Les spécialistes en immobilier commercial soulignent aussi que l'inventaire de superficie en centres commerciaux demeure moins développé qu'aux États-Unis.

Selon un récent relevé de Colliers International, on compte environ 14 pieds carrés en magasin par consommateur au Canada, comparativement à 23 pieds carrés aux États-Unis.

Pour certains, cette situation démontre en fait un «surdéveloppement» de l'espace de magasinage aux États-Unis, d'où l'inquiétude grandissante des investisseurs en immobilier commercial.

En contrepartie, du côté canadien, la superficie moindre en commerces de détail fait évidemment grimper leur niveau de ventes par pied carré.

Selon Colliers International, après conversion monétaire, ce niveau de ventes se situe maintenant autour de 580$US par pied carré au Canada, contre 309$US aux États-Unis.

Bref, le marché canadien s'avère un véritable pot de miel pour les détaillants américains d'envergure qui veulent étendre leur territoire!

Quelques détaillants d'origine européenne se sont également joints à eux ces dernières années, comme H&M et Zara, en mode vestimentaire.

Le résultat?

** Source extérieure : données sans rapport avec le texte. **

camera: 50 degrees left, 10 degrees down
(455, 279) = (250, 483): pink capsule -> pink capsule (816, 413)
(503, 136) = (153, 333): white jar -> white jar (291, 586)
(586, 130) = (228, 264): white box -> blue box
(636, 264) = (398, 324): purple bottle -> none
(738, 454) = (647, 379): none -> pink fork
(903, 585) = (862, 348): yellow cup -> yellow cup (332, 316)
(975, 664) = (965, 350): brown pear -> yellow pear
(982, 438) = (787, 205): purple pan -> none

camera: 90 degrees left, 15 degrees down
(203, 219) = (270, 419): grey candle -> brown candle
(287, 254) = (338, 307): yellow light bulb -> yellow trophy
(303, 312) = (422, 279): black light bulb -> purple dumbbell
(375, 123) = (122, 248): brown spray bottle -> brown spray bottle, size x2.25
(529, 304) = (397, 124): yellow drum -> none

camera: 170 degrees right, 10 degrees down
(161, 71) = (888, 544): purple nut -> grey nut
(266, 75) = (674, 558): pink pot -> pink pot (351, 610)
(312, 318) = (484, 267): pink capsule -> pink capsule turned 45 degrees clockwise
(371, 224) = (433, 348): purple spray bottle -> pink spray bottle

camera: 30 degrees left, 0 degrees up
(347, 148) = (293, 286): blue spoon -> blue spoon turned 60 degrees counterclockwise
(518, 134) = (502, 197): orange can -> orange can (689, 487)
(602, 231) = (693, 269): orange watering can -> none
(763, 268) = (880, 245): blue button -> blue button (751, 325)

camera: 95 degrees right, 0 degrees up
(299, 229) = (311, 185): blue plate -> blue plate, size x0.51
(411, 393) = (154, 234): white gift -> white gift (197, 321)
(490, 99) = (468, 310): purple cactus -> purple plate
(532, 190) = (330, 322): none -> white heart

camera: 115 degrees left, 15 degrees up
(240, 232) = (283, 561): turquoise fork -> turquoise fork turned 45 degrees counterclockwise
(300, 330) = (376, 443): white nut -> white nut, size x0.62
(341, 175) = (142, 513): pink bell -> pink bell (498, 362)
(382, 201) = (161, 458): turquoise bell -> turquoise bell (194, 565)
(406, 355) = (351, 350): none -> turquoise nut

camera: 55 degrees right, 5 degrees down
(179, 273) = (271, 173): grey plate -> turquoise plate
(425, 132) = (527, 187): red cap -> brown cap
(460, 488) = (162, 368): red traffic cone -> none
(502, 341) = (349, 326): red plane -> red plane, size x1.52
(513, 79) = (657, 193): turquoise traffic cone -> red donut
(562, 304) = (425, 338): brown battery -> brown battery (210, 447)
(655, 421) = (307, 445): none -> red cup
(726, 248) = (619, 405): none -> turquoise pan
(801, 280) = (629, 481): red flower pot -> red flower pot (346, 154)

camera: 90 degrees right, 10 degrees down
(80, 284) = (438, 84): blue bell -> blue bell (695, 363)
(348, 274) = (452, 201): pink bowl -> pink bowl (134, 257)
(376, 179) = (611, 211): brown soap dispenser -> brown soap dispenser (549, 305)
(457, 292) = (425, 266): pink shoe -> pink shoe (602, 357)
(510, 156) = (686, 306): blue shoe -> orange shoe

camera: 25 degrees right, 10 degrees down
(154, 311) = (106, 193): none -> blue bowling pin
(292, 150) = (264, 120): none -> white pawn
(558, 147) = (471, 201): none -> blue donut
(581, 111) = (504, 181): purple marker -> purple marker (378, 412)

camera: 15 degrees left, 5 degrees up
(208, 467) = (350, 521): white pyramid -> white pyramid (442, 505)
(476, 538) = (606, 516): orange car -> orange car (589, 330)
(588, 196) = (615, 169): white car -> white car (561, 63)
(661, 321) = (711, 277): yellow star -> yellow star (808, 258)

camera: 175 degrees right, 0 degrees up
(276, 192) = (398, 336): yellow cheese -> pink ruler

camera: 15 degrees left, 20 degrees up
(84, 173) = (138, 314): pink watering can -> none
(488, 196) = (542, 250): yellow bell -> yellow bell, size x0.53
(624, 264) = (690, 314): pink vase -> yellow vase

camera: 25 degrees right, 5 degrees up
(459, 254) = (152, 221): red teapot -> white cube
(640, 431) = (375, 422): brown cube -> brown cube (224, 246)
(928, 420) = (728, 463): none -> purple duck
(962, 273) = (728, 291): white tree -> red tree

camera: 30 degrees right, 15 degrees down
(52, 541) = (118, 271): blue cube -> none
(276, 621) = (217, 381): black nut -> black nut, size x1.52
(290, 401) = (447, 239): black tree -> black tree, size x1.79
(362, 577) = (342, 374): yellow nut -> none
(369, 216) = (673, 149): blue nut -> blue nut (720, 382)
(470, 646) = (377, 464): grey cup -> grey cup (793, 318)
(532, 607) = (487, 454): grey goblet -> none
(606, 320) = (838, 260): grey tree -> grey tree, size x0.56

Le chiffre d'affaires des détaillants d'origine étrangère au Canada frôle maintenant les 65 milliards par an.

Ça équivaut à presque 17% des parts du marché des ventes au détail, selon un relevé récent fait par le Groupe Altus, analyste montréalais en commerce de détail.

À première vue, les parts de marché totales des détaillants sous contrôle étranger semblent encore modestes.

Mais elles se révèlent beaucoup plus importantes dans certaines catégories de commerces de détail, suggère le relevé d'Altus effectué pour le ministère québécois du Développement économique.

Par exemple, elles s'élèvent jusqu'à 69% parmi les chaînes de grands magasins de marchandises diverses, une catégorie qui comprend les Walmart, Costco et Sears, tous sous contrôle américain.

Dans le marché de l'électronique et des électroménagers, la part de marché des détaillants étrangers avoisine maintenant les 40%.

On y retrouve des géants d'origine américaine comme le duo Best Buy/Future Shop, ainsi que Sears et sa division québécoise Corbeil dans les électroménagers.